The premium plus interaction with this watch continues further, with the bezel held in place with absolutely zero play, engaging its next pawl with a satisfyingly damped thunk—an action made even easier in the potentially wet environment of a yacht’s sun deck thanks to carefully placed rubber grips.
And, despite the poseur glamour of the yachting scene, Parmigiani really expects this watch to be used properly in its intended environment, because the Pershing gets a full 100 metres of water resistance despite being a chronograph. The brand may sound closely related to cheese, but the watches are anything but.
Harry Winston Ocean Dual Time Project Z4 400-MATZ44Z
In 1998, 31-year-old Maximillian Büsser, then a product manager at Jaeger-LeCoultre, received a phone call from jewellery brand Harry Winston. ‘Max,’ the person on the other end of the line said, ‘how would you like to be CEO of Harry Winston Rare Timepieces?’

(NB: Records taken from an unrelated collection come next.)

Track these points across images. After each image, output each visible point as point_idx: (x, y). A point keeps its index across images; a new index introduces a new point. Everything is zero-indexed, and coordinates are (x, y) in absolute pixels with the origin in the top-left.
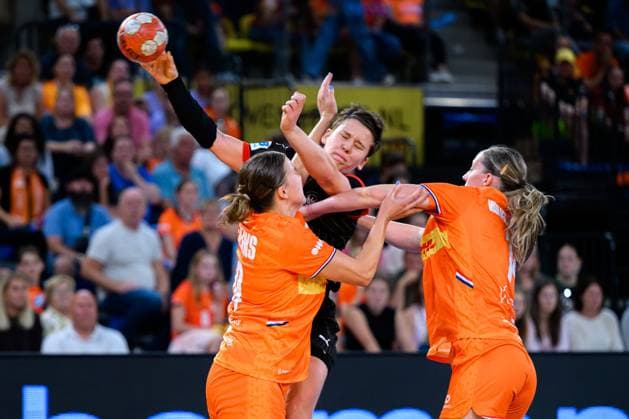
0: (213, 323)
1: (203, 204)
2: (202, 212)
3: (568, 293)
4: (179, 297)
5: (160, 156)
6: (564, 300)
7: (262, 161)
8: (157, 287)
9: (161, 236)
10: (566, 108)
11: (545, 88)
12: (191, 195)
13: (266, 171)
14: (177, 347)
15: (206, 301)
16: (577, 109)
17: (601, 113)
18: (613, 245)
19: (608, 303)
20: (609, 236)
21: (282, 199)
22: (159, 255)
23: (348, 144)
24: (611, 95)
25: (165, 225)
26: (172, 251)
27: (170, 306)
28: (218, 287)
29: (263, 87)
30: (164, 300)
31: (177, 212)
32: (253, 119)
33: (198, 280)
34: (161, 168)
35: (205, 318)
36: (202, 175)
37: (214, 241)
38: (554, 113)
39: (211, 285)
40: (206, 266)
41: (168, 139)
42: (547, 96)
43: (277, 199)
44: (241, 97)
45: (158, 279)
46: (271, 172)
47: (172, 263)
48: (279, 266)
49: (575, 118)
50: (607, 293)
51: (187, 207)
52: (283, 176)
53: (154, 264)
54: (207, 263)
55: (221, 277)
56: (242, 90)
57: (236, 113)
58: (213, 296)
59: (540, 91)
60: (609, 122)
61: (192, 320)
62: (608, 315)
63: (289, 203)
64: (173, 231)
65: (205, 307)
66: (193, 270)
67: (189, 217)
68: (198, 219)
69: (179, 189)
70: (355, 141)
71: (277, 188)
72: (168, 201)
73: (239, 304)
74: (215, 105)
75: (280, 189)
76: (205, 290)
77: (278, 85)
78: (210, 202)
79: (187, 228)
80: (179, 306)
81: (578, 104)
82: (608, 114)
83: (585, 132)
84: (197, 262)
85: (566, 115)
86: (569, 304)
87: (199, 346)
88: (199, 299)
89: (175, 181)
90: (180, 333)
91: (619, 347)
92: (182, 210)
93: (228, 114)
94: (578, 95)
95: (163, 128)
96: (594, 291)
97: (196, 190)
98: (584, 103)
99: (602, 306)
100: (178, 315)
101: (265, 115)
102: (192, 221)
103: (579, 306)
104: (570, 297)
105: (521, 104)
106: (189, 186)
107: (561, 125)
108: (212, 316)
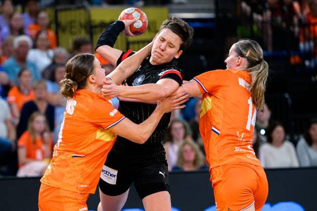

This phone call, whilst it was not a prank, was a double-edged sword. CEO at 31 is a hugely uncommon achievement, but the company he’d been asked to captain was a sinking ship, and Büsser was being asked to board with the waves already lapping at his feet.
But join he did, because he had an idea. In his time at Jaeger-LeCoultre, Büsser had made many friends in the watch industry, people he’d seen blossom from expert watchmakers building other people’s watches, to master watchmakers building watches of their own. Büsser wanted to create a series of outrageously innovative and complex pieces designed and built by these watchmakers he so admired, these friends he’d made. The idea he called Opus, and in 2001, the first Opus piece was announced, built by someone you may have heard of: François-Paul Journe.
The Ocean Dual Time is the brainchild of MB&F founder Max Büsser
Each Opus watch that followed celebrated another watchmaker, legends like Vianney Halter, Christophe Claret and Felix Baumgartner—and they saved the company, increasing revenue tenfold. In 2005, Büsser took this journey with his friends to the next level when he founded his own brand, MB&F, whilst the now-successful Harry Winston went on to be purchased by Swatch in 2013.
The respect the Opus concept pieces earned Harry Winston—and Büsser—gave the brand a credible foundation on which to expand its collection, carrying the design aesthetic into more affordable—or rather, less unobtainable—collections.
This Ocean Dual Time is one of those watches, one of the last under Büsser’s reign. You’ve got two sub-dials, the big one home, the little one local, each with a day-night sub-sub dial; there’s an exposed big date complication tucked in there too, and a spinning shuriken for good measure—and to let you know the watch is running. There’s not a single on-centre display here, a tricky thing achieved to excess with the calibre HW1001.
Two pushers flank the serrated crown—they’re actually not pushers, who knows why they’re there—which sit under the trademark Harry Winston three bars. The opposite side of the case houses an actual pusher, which advances the local time display forward one hour with liquid smoothness. Then there are the lugs, which are hinged to accommodate differently sized wrists by flapping up and down. And it gets more bonkers still: the watch isn’t steel, or titanium—it’s made of zalium, an aluminium-zirconium alloy that’s light, hard, corrosion resistant—and very Harry Winston.
Maybe you’ve got a Submariner, or a Luminor, or maybe you’re looking for one, and you’re not fully satisfied that they express your passion for watchmaking in a way that fully reflects who you are. Maybe you want something different, something a bit more interesting, and these three watches, whilst they won’t fulfil that for everyone, might do so for you.